Un duel semble improvisé par pure bouffonnerie et le bon plaisir du spectacle après une incompréhensible altercation… L'oncle Benjamin se blesse et, tout honteux en face de sa soeur qui le sermonne, promet de s'assagir : trouver une épouse, payer ses dettes…
L'Objectif accepté, l'oncle Benjamin, qui devait demander la main de Mlle Minxit, préférera bien plus tisser des liens et fraterniser avec son épicurien de père.

Cette intrigue toute simple est frappée de 1000 sinuosités ; c'est que l'oncle Benjamin se disperse sans cesse.
L'expérience militaire d'un vieux sergent bavard lui est contée sur la route ; il n'a pas pu être nommé officier durant sa carrière à défaut de sang noble alors même que son courage et son mérite était reconnu par tous. Il n'en fallait pas plus pour déclencher une longue tirade politique enflammée qui n'a pas le style ennuyeux d'une timide dissertation :
« La noblesse est la plus absurde de toutes les choses ; c'est une révolte flagrante du despotisme contre le Créateur » (…)
« Dieu a-t-il fait plus hautes les unes que les autres les herbes de la prairie, et a-t-il gravé des écussons sur l'aile des oiseaux ou sur le pelage des bêtes fauves ? » (…)
« Qu'est-ce que cette grandeur qui se transmet de père en fils, comme une bougie neuve qu'on allume à une bouge qui s'éteint ? Les champignons qui naissent sur les débris d'un chêne mort sont-ils des chênes ? » (…)

Un taureau rétorque à cette vibrante éloquence et lui fonce droit dessus… Puis vient l'heure du déjeuner où manger est encore une cause de divagation. Une omelette est si vite engloutie quand il a fallut tant de temps pour la produire : « voyez comme la décomposition plus vite que la recomposition ; l'homme est un enfant gourmand qui fait maigrir sa nourrice ; le boeuf ne rend pas à la prairie toute l'herbe qu'il lui a prise » (…) et ainsi de suite par une originale série de métaphores poétiques et parfois enfantines.

Tout le roman est chaotiquement composé de la sorte : une foule d'anecdotes secondaires totalement imprévisibles et aléatoires desquelles sortent quelques lueurs de réflexions entre deux beuveries d'un banquet.

Gare à celui qui atteint ou blesse l'estime de l'oncle Benjamin ! La colère est doublée de sa constante amertume à l'égard de la noblesse. On lira alors avec plaisir une historiette par laquelle un noble du pays a infligé au pauvre médecin qui ne voulait pas le saluer le premier, un châtiment singulier. Une armée de domestiques saisit Benjamin qui, l'épée sur la gorge, est obligé d'embrasser le marquis, à titre d'humiliation.
Attendant patiemment une belle occasion, il fera mieux qu'une sévère et violente vengeance.
Une arête qui s'est coincée dans la gorge du noble fournit au médecin le moyen de lui appliquer la peine du talion. Au moment d'effectuer cette petite opération, chantage oblige, il force le noble à l'embrasser en contrepartie de son service.

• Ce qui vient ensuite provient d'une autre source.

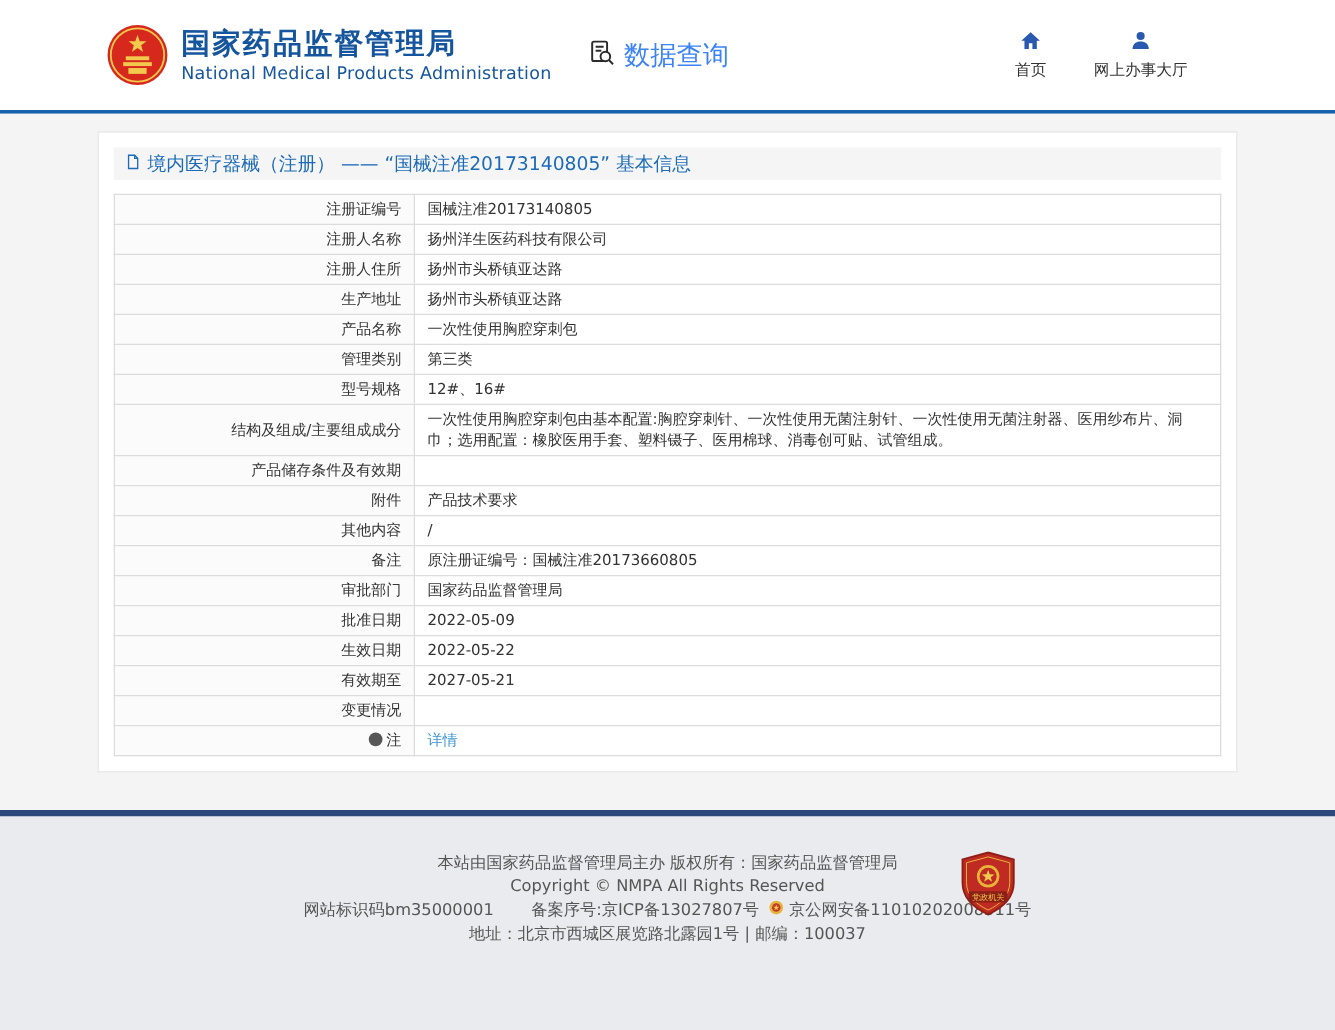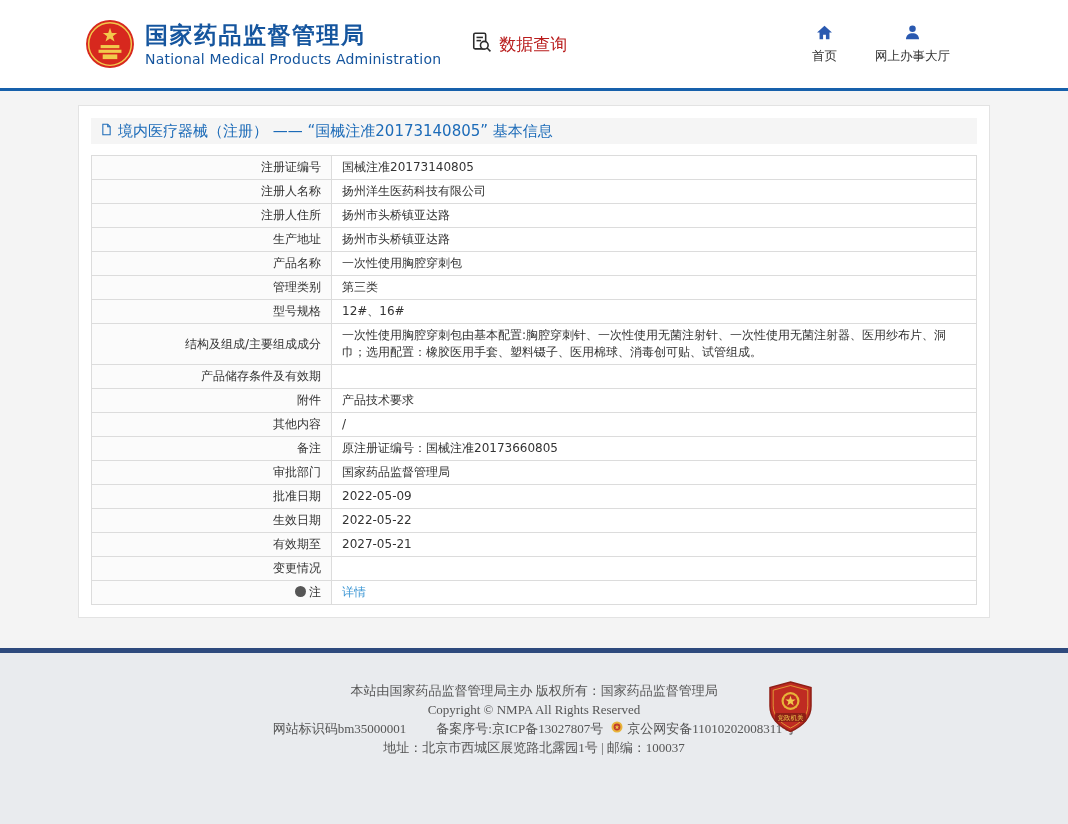--- a/index.html
+++ b/index.html
@@ -12,21 +12,21 @@
   .container { width:912px; margin:0 auto; }
 
   
   .site-header { height:88px; background:#fff; }
   .header-inner { display:flex; align-items:center; height:100%; padding:0 0 0 7px; }
   .emblem { width:50px; height:50px; flex:0 0 auto; }
   .org-names { margin-left:10px; }
   .org-cn { font-size:23px; font-weight:bold; color:#15559e; letter-spacing:1.5px; line-height:26px; }
   .org-en { font-size:14px; color:#15559e; margin-top:3px; letter-spacing:0.2px; }
   .data-query { display:flex; align-items:center; gap:6px; margin-left:30px; cursor:pointer; }
-  .data-query-text { font-size:17px; color:#b91c1c; }
+  .data-query-text { font-size:21px; color:#3b82f6; }
   .header-spacer { flex:1; }
   .top-nav { display:flex; gap:38px; margin-right:40px; }
   .nav-item { display:flex; flex-direction:column; align-items:center; gap:3px; cursor:pointer; }
   .nav-item svg { width:17px; height:17px; }
   .nav-item-label { font-size:12.5px; color:#333; }
 
   .blue-divider { height:3px; background:#1660ab; }
 
   
   .main-area { background:#f4f4f4; height:557px; padding-top:14px; }
@@ -40,21 +40,21 @@
   td.label { width:240px; text-align:right; background:#fbfbfb; }
   td.value { text-align:left; }
   .note-icon { display:inline-block; width:11px; height:11px; border-radius:50%; background:#565656; vertical-align:-1px; margin-right:3px; }
   .detail-link { color:#3c96d4; text-decoration:none; cursor:pointer; }
 
   
   .site-footer {
     height:176px; background:#e9ebee; border-top:5px solid #2e4a7d;
     position:relative; padding-top:28px;
   }
-  .footer-line { text-align:center; font-size:13px; color:#555; line-height:19px;font-family:Liberation Serif, serif; }
+  .footer-line { text-align:center; font-size:13px; color:#555; line-height:19px; }
   .footer-line3 { display:flex; justify-content:center; align-items:center; gap:8px; }
   .seg-gap { display:inline-block; width:14px; }
   .psb-item { display:inline-flex; align-items:center; gap:4px; cursor:pointer; }
   .gov-badge { position:absolute; left:768px; top:28px; width:45px; height:52px; cursor:pointer; }
 </style>
 </head>
 <body>
 
 <header class="site-header">
   <div class="container header-inner">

Courageux ou inconscient, pétri d'audace, Benjamin privilégiera toujours une franche humiliation qui déshonore à la violence.
Jamais il ne s'abaisserait ou s'aplatirait devant quiconque, peu importe les circonstances « Le peuple a quelquefois des lubies de courage, il jette le feu par la bouche et les naseaux ; mais la servitude est son état normal et il y revient toujours, comme un serin apprivoisé revient toujours à sa cage » il y a quelques ressemblances dans la puissance que met l'auteur à cette idée et le discours de la servitude volontaire de la Boétie.
« La morale de ceci, c'est qu'avec les grands il vaut mieux se faire craindre que de se faire aimer… Que Dieu me damne si de ma vie je manque à ce principe. »

D'autres sujets sont abordés et il faudrait un commentaire par thème : la religion, la justice, la fortune… Toujours avec le même humour, ce côté gaillard divertissant et des phrases qui partent et sifflent comme des pierres aiguisées.